Bersama Wujudkan Satu Data Indonesia untuk Kemakmuran Rakyat

Bersama Wujudkan Satu Data Indonesia untuk Kemakmuran Rakyat

Oleh Humas LNSW

Lembaga National Single Window menggelar Webinar"Peran Strategis Sistem Layanan Data Kementerian Keuangan untuk Mendukung Satu Data Indonesia" pada Rabu (29/7). Acara yang dibuka oleh Staf Ahli Bidang Organisasi, Birokrasi dan Teknologi Informasi KemenkeuSudarto itu, diawali dengan Keynote Speech dari Sekretaris Jenderal Kemenkeu Hadiyanto. Acara tersebut disambut antusias oleh publik, dengan lebih dari seribu orang mengikuti webinar tersebut baik melalui aplikasi Zoom maupun Live YouTube.

Dalam sambutannya, Sekjen Kemenkeu menekankan betapa pentingnya data bagi lembaga pemerintah. Lahirnya Peraturan Presiden Nomor 39 tahun 2019 tentang Satu Data Indonesia menunjukkan arti pentingnya data dalam pelaksanaan fungsi pemerintahan. Satu Data Indonesia adalah kebijakan tata kelola data pemerintah untuk menghasilkan data yang akurat, mutakhir, terpadu, dan dapat dipertanggungjawabkan, serta mudah diakses dan dibagipakaikan antar Instansi Pusat dan Instansi Daerah, melalui pemenuhan Standar Data, Metadata, Interoperabilitas Data, dan menggunakan Kode Referensi dan Data Induk.

Hadir sebagai pembicara dalam webinar tersebut adalah Kepala LNSW M.Agus Rofiudin, Staf Ahli Bidang Pemerataan dan Kewilayahan Kementerian PPN/Bappenas Oktorialdi, Staf Khusus Menteri Keuangan Bidang Sistem Informasi dan Teknologi Bobby AA Nazief, dan pakar big data Andry Alamsyah.

Di acara itu, dibahas secara komprehensif mengenai Satu Data Indonesia (SDI) dan bagaimana penerapan Sistem Layanan Data Kementerian Keuangan dalam mendukung SDI. Staf Ahli Bidang Pemerataan dan Kewilayahan Kementerian PPN/Bappenas Oktorialdi mengungkap, di awal Agustus nanti akan ada sosialisasi terkait SDI ini. Adapun pemanfaatan SDI untuk pengambilan keputusan, ditargetkan dapat mulai berjalan pada 2023 mendatang.

Sementara itu, Staf Khusus Menteri Keuangan Bidang Sistem Informasi dan Teknologi Bobby AA Nazief membahas tentang peran Integrated (Government) Financial Management Information System dalam SDI. Dia menekankan bahwa tujuan dari SDI tidak berhenti pada pengumpulan data yang akurat, mutakhir, terpadu, dapat dipertanggungjawabnkan, serta mudah diakses dan dibagipakaikan. Tujuan akhirnya adalah agar pemerintah dapat mengambil perencanaan yang lebih baik, mengeksekusi pembangunan lebih baik, dan mengevaluasi dengan baik.

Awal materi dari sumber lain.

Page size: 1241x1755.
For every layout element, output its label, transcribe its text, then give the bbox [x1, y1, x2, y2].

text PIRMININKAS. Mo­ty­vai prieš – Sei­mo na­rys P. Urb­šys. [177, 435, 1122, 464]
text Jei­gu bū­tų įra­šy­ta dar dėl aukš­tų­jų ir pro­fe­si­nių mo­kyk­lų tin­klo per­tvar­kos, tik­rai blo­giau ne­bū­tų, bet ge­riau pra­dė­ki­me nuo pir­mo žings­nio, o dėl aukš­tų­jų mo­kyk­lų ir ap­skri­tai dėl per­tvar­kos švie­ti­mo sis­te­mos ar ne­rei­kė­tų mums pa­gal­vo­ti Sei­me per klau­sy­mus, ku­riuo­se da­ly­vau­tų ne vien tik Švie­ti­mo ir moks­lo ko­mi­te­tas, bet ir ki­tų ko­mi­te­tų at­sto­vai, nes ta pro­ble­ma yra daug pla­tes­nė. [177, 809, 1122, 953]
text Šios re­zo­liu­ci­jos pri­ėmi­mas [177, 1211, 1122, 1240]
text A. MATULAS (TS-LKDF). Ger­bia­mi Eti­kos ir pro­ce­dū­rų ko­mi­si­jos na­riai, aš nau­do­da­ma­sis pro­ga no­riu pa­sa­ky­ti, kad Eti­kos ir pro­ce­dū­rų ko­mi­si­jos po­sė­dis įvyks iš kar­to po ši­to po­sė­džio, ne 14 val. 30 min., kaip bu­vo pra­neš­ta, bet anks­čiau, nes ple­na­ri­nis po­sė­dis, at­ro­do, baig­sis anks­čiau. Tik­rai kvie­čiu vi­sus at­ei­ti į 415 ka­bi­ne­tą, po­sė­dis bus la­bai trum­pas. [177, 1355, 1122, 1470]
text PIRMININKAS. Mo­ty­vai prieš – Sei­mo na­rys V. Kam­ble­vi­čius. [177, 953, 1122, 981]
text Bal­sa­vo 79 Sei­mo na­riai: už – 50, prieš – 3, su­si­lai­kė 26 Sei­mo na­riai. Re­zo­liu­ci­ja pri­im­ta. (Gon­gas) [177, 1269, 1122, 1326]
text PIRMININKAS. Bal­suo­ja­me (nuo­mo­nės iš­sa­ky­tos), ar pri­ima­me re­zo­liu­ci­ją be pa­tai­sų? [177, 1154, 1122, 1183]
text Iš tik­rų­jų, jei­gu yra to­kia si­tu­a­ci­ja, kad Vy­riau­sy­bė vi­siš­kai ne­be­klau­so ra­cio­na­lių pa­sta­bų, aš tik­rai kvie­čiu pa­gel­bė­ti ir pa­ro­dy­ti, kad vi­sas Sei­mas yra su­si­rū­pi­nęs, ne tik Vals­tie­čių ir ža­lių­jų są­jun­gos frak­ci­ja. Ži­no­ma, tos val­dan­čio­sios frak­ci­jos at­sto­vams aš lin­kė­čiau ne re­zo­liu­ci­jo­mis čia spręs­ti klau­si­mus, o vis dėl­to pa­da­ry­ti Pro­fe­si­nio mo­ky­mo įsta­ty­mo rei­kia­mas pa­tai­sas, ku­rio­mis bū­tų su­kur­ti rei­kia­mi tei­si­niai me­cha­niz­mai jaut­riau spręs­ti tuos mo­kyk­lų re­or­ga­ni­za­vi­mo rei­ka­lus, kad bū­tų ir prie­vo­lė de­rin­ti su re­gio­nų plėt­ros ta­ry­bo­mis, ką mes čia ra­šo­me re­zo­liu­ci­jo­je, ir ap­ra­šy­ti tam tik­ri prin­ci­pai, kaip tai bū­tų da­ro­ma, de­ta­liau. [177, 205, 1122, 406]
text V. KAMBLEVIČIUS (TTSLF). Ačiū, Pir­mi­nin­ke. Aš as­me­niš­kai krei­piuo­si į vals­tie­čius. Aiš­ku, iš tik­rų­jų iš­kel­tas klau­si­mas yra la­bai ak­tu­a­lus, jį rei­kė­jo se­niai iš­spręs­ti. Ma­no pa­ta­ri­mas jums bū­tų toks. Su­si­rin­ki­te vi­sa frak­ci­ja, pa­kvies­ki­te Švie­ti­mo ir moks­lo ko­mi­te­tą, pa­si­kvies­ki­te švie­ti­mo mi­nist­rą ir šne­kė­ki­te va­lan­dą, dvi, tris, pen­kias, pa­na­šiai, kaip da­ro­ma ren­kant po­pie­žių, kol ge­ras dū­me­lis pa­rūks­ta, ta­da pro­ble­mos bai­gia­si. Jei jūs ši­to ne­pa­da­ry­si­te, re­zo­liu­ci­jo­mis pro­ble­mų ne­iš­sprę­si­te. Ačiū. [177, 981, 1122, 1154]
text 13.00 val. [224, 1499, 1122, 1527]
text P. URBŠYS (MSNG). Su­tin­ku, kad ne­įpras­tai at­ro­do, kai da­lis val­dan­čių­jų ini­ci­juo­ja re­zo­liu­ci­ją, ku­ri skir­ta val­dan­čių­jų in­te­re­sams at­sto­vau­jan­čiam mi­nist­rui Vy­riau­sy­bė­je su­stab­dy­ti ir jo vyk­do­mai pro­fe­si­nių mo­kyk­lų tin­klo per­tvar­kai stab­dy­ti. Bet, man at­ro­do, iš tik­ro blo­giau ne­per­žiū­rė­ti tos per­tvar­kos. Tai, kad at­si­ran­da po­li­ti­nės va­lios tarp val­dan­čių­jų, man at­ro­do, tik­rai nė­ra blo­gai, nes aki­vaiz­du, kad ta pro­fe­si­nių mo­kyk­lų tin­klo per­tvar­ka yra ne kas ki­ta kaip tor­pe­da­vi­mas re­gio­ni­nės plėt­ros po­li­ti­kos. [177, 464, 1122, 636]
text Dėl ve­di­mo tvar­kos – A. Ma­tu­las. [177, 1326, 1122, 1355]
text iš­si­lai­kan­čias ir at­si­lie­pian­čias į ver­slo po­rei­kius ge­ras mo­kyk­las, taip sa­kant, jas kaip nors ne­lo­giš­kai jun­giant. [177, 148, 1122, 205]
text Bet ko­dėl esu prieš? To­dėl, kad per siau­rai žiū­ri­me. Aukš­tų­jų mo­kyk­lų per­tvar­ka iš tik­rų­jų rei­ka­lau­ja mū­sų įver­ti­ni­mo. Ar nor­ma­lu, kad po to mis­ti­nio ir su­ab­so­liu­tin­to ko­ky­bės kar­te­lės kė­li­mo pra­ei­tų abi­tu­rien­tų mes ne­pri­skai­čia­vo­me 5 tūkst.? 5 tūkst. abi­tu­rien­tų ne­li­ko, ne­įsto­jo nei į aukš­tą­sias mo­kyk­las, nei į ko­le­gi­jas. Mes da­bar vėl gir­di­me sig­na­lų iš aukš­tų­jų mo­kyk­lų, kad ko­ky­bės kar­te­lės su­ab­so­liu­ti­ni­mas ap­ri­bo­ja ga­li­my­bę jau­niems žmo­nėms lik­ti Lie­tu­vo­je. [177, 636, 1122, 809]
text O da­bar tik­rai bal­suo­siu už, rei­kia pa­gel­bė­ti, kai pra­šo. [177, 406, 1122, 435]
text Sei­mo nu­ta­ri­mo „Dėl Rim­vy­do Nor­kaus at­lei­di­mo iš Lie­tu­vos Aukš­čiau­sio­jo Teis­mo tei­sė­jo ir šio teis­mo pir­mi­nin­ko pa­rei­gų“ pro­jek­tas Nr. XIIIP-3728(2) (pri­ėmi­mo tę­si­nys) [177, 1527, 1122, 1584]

Di sisi lain, Andry Alamsyah yang membagikan kepakarannya dalam bidang big data, menyarankan agar SDI memanfaatkan big data analytics dengan mengintegrasikan teknologi artificial intelligence dan blockchain. Big data untuk mencari pola, artificial intelligence untuk otomatisasi, dan blockchain untuk keamanan dan keterpercayaan data. Untuk mendapatkan pola memang dibutuhkan big data, namun tidak dapat dipungkiri bahwa saat ini kita juga mengalami masalah information overload yang membuat data sulit untuk difilter dan dimanfaatkan dengan baik.

 

Hadirnya SDI merupakan angin segar yang manfaatnya tidak hanya dinantikan lembaga pemerintah dan swasta, namun juga masyarakat secara umum. Pada akhirnya sebagaimana bumi dan air dan kekayaan alam yang terkandung di dalamnya, semua data di Indonesia juga selayaknya dipergunakan untuk sebesar-besar kemakmuran rakyat.